Will this PC Set-Up run Arma II on High or Max Settings?

Case - Corsair Carbide Series 500R White Steel structure with molded ABS plastic accent pieces ATX Mid Tower Computer Case

MotherBoard - GIGABYTE GA-990FXA-UD3 AM3+ AMD 990FX SATA 6Gb/s USB 3.0 ATX AMD Motherboard

GPU - HIS iCooler H777F1G2M Radeon HD 7770 GHz Edition 1GB 128-bit GDDR5 PCI Express 3.0 x16 HDCP Ready Video Card

CPU - AMD FX-6100 Zambezi 3.3GHz Socket AM3+ 95W Six-Core Desktop Processor FD6100WMGUSBX

RAM - G.SKILL Ripjaws X Series 8GB (2 x 4GB) 240-Pin DDR3 SDRAM DDR3 1600 (PC3 12800) Desktop Memory Model F3-12800CL9D-8GBXL

Power Supply - CORSAIR Builder Series CX430 430W ATX12V v2.3 80 PLUS BRONZE Certified Active PFC Power Supply

HDD - Seagate Momentus XT ST95005620AS 500GB 7200 RPM 2.5" SATA 3.0Gb/s with NCQ Solid State Hybrid Drive -Bare Drive

DVD Burner/Drive - ASUS DRW-24B1ST/BLK/B/AS Black SATA 24X DVD Burner - Bulk - OEM

Operating System - Microsoft Windows 7 Home Premium SP1 64-bit - OEM

 

Total: $730

 

All Products on Newegg.com

Simple answer is no...
 I'm a long time ArmA player and have spent thousands of hours on the game. I have also spent a great many hours helping people on the BIS forum with hardware/software setups for playing the game.
 ArmA is quite unique when it comes to hardware setup, what it requires and what it doesn't much care for.

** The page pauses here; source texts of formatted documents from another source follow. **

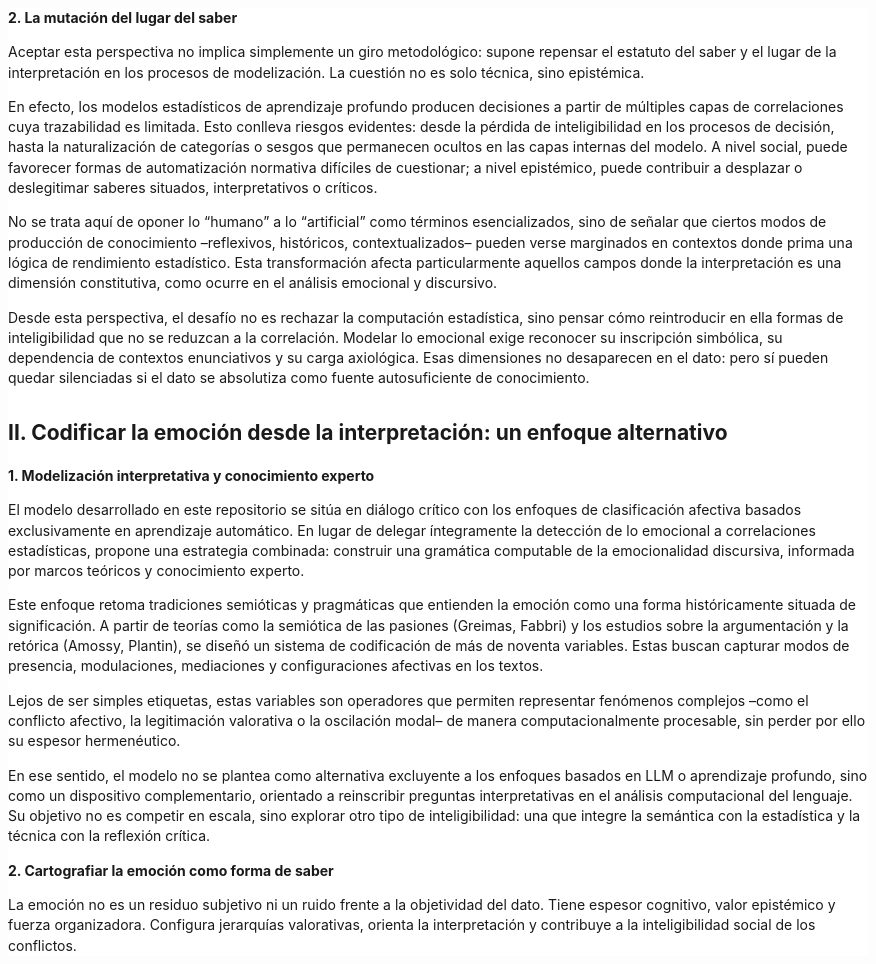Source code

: **2. La mutación del lugar del saber**

Aceptar esta perspectiva no implica simplemente un giro metodológico: supone repensar el estatuto del saber y el lugar de la interpretación en los procesos de modelización. La cuestión no es solo técnica, sino epistémica.

En efecto, los modelos estadísticos de aprendizaje profundo producen decisiones a partir de múltiples capas de correlaciones cuya trazabilidad es limitada. Esto conlleva riesgos evidentes: desde la pérdida de inteligibilidad en los procesos de decisión, hasta la naturalización de categorías o sesgos que permanecen ocultos en las capas internas del modelo. A nivel social, puede favorecer formas de automatización normativa difíciles de cuestionar; a nivel epistémico, puede contribuir a desplazar o deslegitimar saberes situados, interpretativos o críticos.

No se trata aquí de oponer lo “humano” a lo “artificial” como términos esencializados, sino de señalar que ciertos modos de producción de conocimiento –reflexivos, históricos, contextualizados– pueden verse marginados en contextos donde prima una lógica de rendimiento estadístico. Esta transformación afecta particularmente aquellos campos donde la interpretación es una dimensión constitutiva, como ocurre en el análisis emocional y discursivo.

Desde esta perspectiva, el desafío no es rechazar la computación estadística, sino pensar cómo reintroducir en ella formas de inteligibilidad que no se reduzcan a la correlación. Modelar lo emocional exige reconocer su inscripción simbólica, su dependencia de contextos enunciativos y su carga axiológica. Esas dimensiones no desaparecen en el dato: pero sí pueden quedar silenciadas si el dato se absolutiza como fuente autosuficiente de conocimiento.

## II. Codificar la emoción desde la interpretación: un enfoque alternativo

**1. Modelización interpretativa y conocimiento experto**

El modelo desarrollado en este repositorio se sitúa en diálogo crítico con los enfoques de clasificación afectiva basados exclusivamente en aprendizaje automático. En lugar de delegar íntegramente la detección de lo emocional a correlaciones estadísticas, propone una estrategia combinada: construir una gramática computable de la emocionalidad discursiva, informada por marcos teóricos y conocimiento experto.

Este enfoque retoma tradiciones semióticas y pragmáticas que entienden la emoción como una forma históricamente situada de significación. A partir de teorías como la semiótica de las pasiones (Greimas, Fabbri) y los estudios sobre la argumentación y la retórica (Amossy, Plantin), se diseñó un sistema de codificación de más de noventa variables. Estas buscan capturar modos de presencia, modulaciones, mediaciones y configuraciones afectivas en los textos.

Lejos de ser simples etiquetas, estas variables son operadores que permiten representar fenómenos complejos –como el conflicto afectivo, la legitimación valorativa o la oscilación modal– de manera computacionalmente procesable, sin perder por ello su espesor hermenéutico.

En ese sentido, el modelo no se plantea como alternativa excluyente a los enfoques basados en LLM o aprendizaje profundo, sino como un dispositivo complementario, orientado a reinscribir preguntas interpretativas en el análisis computacional del lenguaje. Su objetivo no es competir en escala, sino explorar otro tipo de inteligibilidad: una que integre la semántica con la estadística y la técnica con la reflexión crítica.

**2. Cartografiar la emoción como forma de saber**

La emoción no es un residuo subjetivo ni un ruido frente a la objetividad del dato. Tiene espesor cognitivo, valor epistémico y fuerza organizadora. Configura jerarquías valorativas, orienta la interpretación y contribuye a la inteligibilidad social de los conflictos.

Simple rules for hardware setup with ArmA:

  •  Quad Core CPU with strong single thread performance. This is the most important thing with the game. It is very CPU dependant.
  •  Any "gaming" graphics card from the last 3-4 years. 2GB of VRAM is a good thing. AMD 5770/6770/7770 Or nVidia 460/560/660 is a good starting point
  •  Game files on an SSD can help 
  •  4GB of system RAM

The most important thing above all is the CPU. At least Quad Core but with very strong single thread performance. This almost completely rules out the AMD FX range because of it's weak single thread performance. The AMD Phenom II was better for ArmA than the FX even with the performance bump with piledriver the Phenom II can still keep up.
Having a look at you spec, there is nothing wrong with the graphics card, seeing as it's a new build have a look at stretching your budget to get one of the quick i5. You can save some cash on dropping the RAM to 4GB but given the price of RAM these days it's not going to save much. You could use a less expensive case to spend the cash on what matters, the inside.  
One of my Clan mates has just upgraded to an i5 3570k OverClocked to 4.4GHz, he is running ArmA at Very High textures with the rest on High and getting respectable frame rates. Mid 50's on the first in game benchmark.

 

There is also a bit of a myth about running ArmA on Max settings, it was made to run on "Normal" the idea of the different settings is so you can turn something up and other down to fit your needs. A pilot dosn't give a damn for textures or object detail just view distance. A ground pounder would need it the other way around. Even my system can not handle the game completely maxed out (£2000+ Budget), I can run most everything on max but if I push out the view distance it turns in to a slide show and I'm running a 2011 rig with a pair of 7970's... 

 

Remember "Normal" is normal with ArmA.